The day came at last, June 28, 1838. London evidently meant to make the most of it, and as soon as the eager watchers saw the first glimpse of dawn, a salute of twenty-one cannon was fired. It was only a little after three o'clock, but the earliness of the hour made little difference to the thousands that had been up all night. Some had stayed up to be sure of securing a good place to see the procession, some because the services of the hairdressers were in such demand that, when a head was once in order, no risk of disarrangement could be ventured upon, and some had been kept awake by pure excitement and nervousness. There was no sleeping after daylight for anyone, for those who were far enough from the Tower to drowse through the firing of cannon were aroused by the ringing of bells which followed, as every church tower rang out its merriest chimes. At five o'clock Westminster Abbey was opened, and this was none too early, for the people who were fortunate enough and rich enough to obtain tickets had long been thronging the entrance. These people in the Abbey had a long time to wait, for it was fully ten o'clock before the salute of twenty-one guns from the park gave the signal that the procession had started from Buckingham Palace.
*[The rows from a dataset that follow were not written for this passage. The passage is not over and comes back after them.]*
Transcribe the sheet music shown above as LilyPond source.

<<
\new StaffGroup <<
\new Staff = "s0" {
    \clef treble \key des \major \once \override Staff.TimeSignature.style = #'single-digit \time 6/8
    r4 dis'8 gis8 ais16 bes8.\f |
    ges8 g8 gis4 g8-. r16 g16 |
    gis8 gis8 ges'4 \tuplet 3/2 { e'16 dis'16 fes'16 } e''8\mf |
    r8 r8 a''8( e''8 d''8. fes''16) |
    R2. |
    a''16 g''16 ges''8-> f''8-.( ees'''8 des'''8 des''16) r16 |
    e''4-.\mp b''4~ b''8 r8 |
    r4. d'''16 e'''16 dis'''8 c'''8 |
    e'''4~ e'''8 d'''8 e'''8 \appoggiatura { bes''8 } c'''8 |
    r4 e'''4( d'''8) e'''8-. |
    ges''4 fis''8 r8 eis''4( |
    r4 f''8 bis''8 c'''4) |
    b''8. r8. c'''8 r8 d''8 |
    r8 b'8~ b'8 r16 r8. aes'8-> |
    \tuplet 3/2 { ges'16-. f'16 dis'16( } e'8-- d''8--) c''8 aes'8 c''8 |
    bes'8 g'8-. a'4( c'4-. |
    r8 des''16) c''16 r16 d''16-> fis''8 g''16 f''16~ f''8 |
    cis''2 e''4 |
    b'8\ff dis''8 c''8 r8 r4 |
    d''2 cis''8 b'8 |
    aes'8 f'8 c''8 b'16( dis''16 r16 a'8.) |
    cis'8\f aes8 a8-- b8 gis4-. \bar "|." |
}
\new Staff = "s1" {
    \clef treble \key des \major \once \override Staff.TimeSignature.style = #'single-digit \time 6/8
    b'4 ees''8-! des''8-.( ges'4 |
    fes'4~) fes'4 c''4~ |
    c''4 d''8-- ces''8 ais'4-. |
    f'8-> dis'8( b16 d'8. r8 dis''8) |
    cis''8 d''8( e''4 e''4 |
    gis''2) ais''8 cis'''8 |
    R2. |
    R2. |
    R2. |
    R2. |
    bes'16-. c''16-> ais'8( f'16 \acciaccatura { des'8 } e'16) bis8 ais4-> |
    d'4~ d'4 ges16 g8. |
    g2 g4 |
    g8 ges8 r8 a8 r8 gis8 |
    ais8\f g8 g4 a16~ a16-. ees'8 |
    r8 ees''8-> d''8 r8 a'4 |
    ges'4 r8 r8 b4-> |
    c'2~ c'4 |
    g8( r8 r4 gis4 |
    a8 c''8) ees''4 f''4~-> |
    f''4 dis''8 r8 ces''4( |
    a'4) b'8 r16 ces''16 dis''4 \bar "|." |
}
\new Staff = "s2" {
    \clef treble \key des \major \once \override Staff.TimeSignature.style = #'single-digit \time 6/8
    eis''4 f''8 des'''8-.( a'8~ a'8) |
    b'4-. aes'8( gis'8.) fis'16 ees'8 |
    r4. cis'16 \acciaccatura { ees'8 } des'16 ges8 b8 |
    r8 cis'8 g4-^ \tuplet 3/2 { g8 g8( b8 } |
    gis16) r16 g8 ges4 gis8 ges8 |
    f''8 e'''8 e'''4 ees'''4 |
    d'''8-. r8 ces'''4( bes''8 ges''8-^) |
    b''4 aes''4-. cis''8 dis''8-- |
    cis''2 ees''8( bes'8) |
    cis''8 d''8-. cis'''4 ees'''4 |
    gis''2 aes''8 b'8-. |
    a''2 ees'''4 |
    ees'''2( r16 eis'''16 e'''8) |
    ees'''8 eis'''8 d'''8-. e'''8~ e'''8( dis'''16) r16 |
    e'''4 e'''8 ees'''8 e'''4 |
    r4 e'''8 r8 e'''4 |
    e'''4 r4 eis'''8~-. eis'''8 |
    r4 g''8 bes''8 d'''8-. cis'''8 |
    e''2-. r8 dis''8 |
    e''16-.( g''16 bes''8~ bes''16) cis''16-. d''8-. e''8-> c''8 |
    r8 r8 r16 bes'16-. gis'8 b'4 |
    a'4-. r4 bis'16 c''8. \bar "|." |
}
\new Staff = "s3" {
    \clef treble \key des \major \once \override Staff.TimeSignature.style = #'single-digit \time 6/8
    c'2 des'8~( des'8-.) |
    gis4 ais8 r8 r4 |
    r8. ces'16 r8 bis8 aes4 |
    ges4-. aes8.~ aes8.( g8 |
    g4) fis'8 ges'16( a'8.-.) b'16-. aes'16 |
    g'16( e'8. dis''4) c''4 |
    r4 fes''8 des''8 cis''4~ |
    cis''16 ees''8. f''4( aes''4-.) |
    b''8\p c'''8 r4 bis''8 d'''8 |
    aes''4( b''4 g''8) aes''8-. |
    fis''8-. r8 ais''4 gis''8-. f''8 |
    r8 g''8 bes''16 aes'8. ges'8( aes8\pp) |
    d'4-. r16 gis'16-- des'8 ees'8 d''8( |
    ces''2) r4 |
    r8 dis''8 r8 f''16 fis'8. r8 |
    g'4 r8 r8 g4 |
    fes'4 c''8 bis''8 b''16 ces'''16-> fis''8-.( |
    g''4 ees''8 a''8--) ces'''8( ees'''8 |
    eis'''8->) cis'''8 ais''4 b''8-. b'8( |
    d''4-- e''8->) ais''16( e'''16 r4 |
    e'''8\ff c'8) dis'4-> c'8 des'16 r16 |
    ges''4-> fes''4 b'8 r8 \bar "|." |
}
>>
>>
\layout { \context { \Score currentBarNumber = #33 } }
Such a procession as it was! First came the trumpeters, then the Life Guards, bands, foreign ambassadors in most gorgeous carriages, more Life Guards, the carriage of the Duchess of Kent, the Duke of Sussex, and others of the royal family, the officers of the royal household, and the Yeomen of the Guard. Then all the thousands along the way were agape, for the eight cream-colored horses were seen drawing the chariot of state, wherein sat the pretty little maiden who was the center and cause of all this magnificence. A circlet of diamonds was on her head. She wore a dress of gold tissue, and a mantle of crimson velvet trimmed with gold lace and lined with ermine. Pearls and diamonds gleamed and flashed at every motion. With her rode the Mistress of the Robes and the Master of the Horse. A body of cavalry followed her.